Avstrijski in britanski varnostni organi in njihov odnos do koroških Slovencev v prvih letih po drugi svetovni vojni
AUSTRIAN AND BRITISH SECURITY BODIES AND THEIR ATTITUDE TO CARINTHIAN SLOVENIANS DURING THE FIRST YEARS AFTER THE WORLD WAR II
Immediately after the liberation Carinthian Slovenians – especially those in favour of the annexation of the Carinthian territory inhabited by Slovenians or with mixed population to the homeland – faced various forms of repression carried out by the British military government and Austrian security bodies, subordinate to the British. They mostly suffered due to the general ban on public meetings, prohibition of their own press, and systematic protraction of the restoration of pre‐war political, cultural and economic organisations and societies. The authorities delayed the restoration of the Union of Carinthian Cooperatives until as late as February 1949, causing extensive material damage to the Carinthian Slovenians. The number of cooperative members fell to 10% of pre‐war membership.

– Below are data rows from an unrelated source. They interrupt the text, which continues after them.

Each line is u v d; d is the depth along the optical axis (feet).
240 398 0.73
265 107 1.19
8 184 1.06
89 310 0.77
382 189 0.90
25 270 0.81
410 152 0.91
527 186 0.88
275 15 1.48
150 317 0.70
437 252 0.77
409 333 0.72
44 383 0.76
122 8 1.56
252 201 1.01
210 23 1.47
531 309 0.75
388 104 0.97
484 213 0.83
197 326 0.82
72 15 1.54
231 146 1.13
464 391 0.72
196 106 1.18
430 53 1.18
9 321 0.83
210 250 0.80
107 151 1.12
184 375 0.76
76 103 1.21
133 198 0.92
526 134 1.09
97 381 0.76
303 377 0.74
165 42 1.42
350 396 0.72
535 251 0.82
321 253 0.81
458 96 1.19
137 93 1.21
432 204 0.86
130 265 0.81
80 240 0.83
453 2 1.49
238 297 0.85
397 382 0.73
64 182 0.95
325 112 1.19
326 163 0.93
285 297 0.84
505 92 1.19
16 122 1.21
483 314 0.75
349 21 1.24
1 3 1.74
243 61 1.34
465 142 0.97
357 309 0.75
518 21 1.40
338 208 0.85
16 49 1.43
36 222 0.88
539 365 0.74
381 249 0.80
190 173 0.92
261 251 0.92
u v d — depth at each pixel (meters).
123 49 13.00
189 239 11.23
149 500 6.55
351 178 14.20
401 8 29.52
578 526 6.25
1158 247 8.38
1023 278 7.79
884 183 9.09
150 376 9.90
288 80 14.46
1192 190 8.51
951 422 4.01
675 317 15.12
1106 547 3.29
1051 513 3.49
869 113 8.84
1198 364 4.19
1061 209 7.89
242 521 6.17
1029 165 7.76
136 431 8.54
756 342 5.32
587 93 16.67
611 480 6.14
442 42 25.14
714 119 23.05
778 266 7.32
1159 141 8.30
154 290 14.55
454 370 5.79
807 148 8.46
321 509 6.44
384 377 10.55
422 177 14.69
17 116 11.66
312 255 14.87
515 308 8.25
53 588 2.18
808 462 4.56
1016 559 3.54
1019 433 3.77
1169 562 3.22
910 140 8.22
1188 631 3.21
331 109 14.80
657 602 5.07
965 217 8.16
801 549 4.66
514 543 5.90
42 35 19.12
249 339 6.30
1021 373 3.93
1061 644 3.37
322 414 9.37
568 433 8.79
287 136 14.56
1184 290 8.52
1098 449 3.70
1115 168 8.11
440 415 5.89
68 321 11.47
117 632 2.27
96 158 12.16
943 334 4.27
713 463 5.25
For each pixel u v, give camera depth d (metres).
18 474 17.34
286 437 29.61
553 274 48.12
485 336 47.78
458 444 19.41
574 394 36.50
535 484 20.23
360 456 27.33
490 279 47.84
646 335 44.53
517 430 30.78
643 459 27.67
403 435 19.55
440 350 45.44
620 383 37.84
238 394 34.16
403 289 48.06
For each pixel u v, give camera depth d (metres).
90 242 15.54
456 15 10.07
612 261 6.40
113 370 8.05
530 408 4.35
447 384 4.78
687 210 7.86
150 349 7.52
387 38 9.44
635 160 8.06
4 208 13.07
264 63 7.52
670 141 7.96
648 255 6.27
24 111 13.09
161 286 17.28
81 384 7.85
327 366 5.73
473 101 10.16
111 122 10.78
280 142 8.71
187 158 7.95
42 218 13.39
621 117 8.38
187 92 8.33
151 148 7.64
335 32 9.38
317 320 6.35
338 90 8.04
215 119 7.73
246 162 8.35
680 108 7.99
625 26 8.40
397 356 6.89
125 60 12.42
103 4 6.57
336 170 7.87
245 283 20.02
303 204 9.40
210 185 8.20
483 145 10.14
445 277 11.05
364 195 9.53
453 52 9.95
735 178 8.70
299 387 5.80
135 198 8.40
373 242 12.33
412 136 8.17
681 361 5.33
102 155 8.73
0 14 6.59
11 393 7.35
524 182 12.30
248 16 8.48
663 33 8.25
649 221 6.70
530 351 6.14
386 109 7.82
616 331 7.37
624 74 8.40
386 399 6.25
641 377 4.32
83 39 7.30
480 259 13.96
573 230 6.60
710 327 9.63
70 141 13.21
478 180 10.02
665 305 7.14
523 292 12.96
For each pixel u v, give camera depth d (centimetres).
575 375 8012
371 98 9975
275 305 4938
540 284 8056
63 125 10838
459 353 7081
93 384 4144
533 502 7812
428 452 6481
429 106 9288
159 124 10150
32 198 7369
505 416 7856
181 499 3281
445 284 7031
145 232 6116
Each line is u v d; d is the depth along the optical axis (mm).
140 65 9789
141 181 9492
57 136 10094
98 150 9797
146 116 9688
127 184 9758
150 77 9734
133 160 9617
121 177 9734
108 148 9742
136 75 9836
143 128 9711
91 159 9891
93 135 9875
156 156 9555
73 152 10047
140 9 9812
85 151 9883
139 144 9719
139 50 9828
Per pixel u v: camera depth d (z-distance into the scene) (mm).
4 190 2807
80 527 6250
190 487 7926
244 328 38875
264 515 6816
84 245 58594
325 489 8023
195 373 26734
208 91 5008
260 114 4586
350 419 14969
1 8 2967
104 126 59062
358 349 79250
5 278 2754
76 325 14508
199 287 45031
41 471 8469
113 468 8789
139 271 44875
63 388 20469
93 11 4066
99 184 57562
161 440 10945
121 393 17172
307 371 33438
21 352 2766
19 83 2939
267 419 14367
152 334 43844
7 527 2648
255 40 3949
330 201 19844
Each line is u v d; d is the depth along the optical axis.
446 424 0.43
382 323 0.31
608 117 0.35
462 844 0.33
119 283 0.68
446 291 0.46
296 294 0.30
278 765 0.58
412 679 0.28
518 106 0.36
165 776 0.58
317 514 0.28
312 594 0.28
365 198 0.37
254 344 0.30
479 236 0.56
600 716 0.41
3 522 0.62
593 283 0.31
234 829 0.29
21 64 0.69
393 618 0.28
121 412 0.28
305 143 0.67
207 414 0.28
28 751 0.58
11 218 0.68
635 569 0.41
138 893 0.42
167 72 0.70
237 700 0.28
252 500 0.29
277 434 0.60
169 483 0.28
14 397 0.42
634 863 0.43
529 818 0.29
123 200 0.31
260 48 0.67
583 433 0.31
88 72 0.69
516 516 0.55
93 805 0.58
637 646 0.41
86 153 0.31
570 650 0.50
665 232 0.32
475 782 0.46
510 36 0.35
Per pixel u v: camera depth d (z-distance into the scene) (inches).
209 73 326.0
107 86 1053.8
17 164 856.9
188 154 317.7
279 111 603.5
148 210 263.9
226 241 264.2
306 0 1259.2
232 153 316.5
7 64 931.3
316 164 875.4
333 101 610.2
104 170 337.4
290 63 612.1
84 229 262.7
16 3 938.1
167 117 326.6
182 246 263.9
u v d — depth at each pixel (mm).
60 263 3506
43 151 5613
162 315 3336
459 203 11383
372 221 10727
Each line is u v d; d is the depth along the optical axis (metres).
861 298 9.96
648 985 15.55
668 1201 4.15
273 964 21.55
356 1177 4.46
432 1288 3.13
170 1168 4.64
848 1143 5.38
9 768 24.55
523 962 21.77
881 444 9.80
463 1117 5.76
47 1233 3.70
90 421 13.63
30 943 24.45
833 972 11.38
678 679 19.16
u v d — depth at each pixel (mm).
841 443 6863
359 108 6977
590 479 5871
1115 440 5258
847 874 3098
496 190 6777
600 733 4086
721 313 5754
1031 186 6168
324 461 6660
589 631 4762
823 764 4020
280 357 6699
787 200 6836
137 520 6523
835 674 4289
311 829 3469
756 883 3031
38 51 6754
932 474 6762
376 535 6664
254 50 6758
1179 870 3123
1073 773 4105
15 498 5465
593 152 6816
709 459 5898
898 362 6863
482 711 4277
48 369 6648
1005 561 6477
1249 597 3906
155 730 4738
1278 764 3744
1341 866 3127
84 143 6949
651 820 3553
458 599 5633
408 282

Due to activities in the interest of the Slovenian nation, the officials and activists of the Provincial Committee of the Liberation Front for Slovenian Carinthia, its subcommittees and other organisations established during anti‐fascist resistance were tried at military courts. A large number of youth activists received many months of prison sentences, the gatherings were subject to physical attacks, and even individual Slovenian priests were not safe from repression. The authorities refused to issue passports to certain individuals, thus preventing Slovenian officials from stating their demands at international conferences. Security bodies often sought Slovenian periodicals and literature and searched intensively for the collection of texts entitled Koroški zbornik, published in Ljubljana in 1946. All criticism of the measures taken by the occupying forces was forbidden. Of the British officers only Gerald Sharp exhibited a more positive attitude towards Carinthian Slovenians, while many of them have bad memories of the military judge lieutenant colonel Cohen. After the decision reached in Paris on 20 June 1949 that the Austrian‐Yugoslav border is to remain unchanged, the repression gradually subsided.